O projeto, apresentado pelo diretor José Antero Santos, envolve expansão da capacidade industrial, geração de empregos e impacto direto na logística de distribuição de insumos, um dos principais gargalos do setor. A primeira unidade deverá ser instalada no entorno de Feira de Santana, ponto estratégico pela posição logística e conexão com diferentes regiões do estado.
Com presença na Bahia desde o início dos anos 1990, a Polimix figura entre as maiores empresas de concreto do país. O grupo opera hoje 281 unidades no Brasil e no exterior, com atuação também na Argentina, Bolívia, Peru, Colômbia e Estados Unidos. A capacidade anual chega a 12 milhões de metros cúbicos de concreto, atendendo desde pequenas obras até grandes projetos de infraestrutura.
Para o secretário de Desenvolvimento Econômico, Angelo Almeida, o anúncio reforça a atratividade do ambiente de negócios baiano. Segundo ele, a ampliação das operações da Polimix indica confiança do setor produtivo e contribui para dinamizar a economia regional. “São investimentos que fortalecem a indústria da construção, geram emprego, estimulam inovação e promovem desenvolvimento sustentável”, afirmou.
Eficiência
Do lado da empresa, o discurso é de previsibilidade e eficiência. “A Bahia tem uma política consistente de atração de investimentos. As três fábricas de argamassa serão dotadas dos equipamentos mais modernos e com elevado nível de automação”, destacou José Antero dos Santos. Cada planta contará ainda com uma unidade avançada de expedição de cimento, estratégia voltada à otimização logística e à redução de custos operacionais.
Além da expansão industrial, a Polimix tem apostado em sustentabilidade como eixo estratégico, com iniciativas de autoprodução de energia, coprocessamento e reaproveitamento de resíduos – um movimento alinhado às novas exigências ambientais do setor e à busca por maior eficiência produtiva.
Com quatro décadas de atuação, a Polimix consolidou-se como uma das maiores empresas de serviços de concretagem do Brasil.
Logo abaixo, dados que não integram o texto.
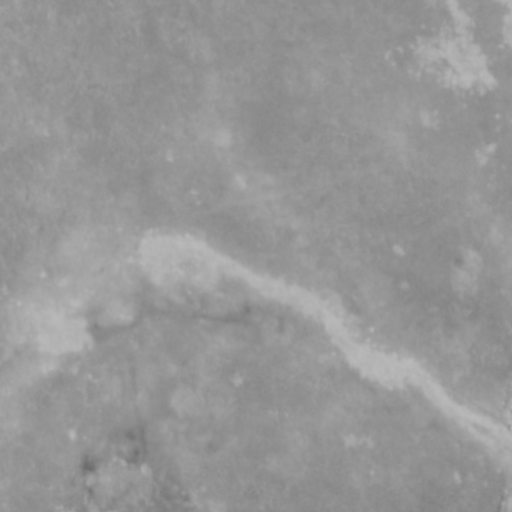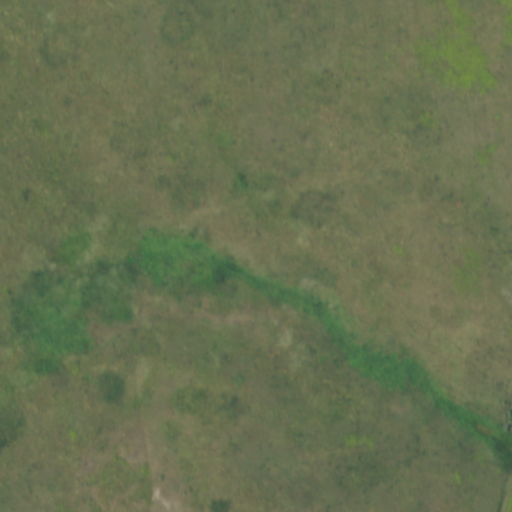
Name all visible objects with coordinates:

Presente em 21 estados, com mais de 4 mil colaboradores e quase 200 unidades estrategicamente distribuídas, a companhia carrega no portfólio obras emblemáticas da engenharia nacional e mantém um ritmo de fornecimento que, mensalmente, equivale ao volume de concreto utilizado em seis estádios do Maracanã.
Por que esse investimento importa
- Fortalece a cadeia da construção civil – A instalação de fábricas de argamassa e unidades de expedição de cimento reduz gargalos de fornecimento e dá mais previsibilidade a um setor altamente sensível a custos e prazos.
- Melhora a logística e reduz custos – Com produção e expedição mais próximas dos canteiros de obras, o investimento tende a reduzir despesas com transporte e aumentar a competitividade do mercado local.
- Gera emprego e renda no interior – A escolha do entorno de Feira de Santana amplia os efeitos econômicos para além da capital, estimulando o desenvolvimento regional.
- Atrai novos investimentos indiretos – A presença de uma empresa de grande porte cria efeito indutor sobre fornecedores, prestadores de serviços e novas operações industriais.
- Aposta em eficiência e sustentabilidade – Automação industrial, autoprodução de energia e reaproveitamento de resíduos indicam um modelo alinhado às exigências ambientais e à busca por produtividade.
- Sinaliza confiança no ambiente de negócios – Em um cenário de cautela econômica, decisões de expansão industrial funcionam como termômetro da atratividade do estado para novos projetos.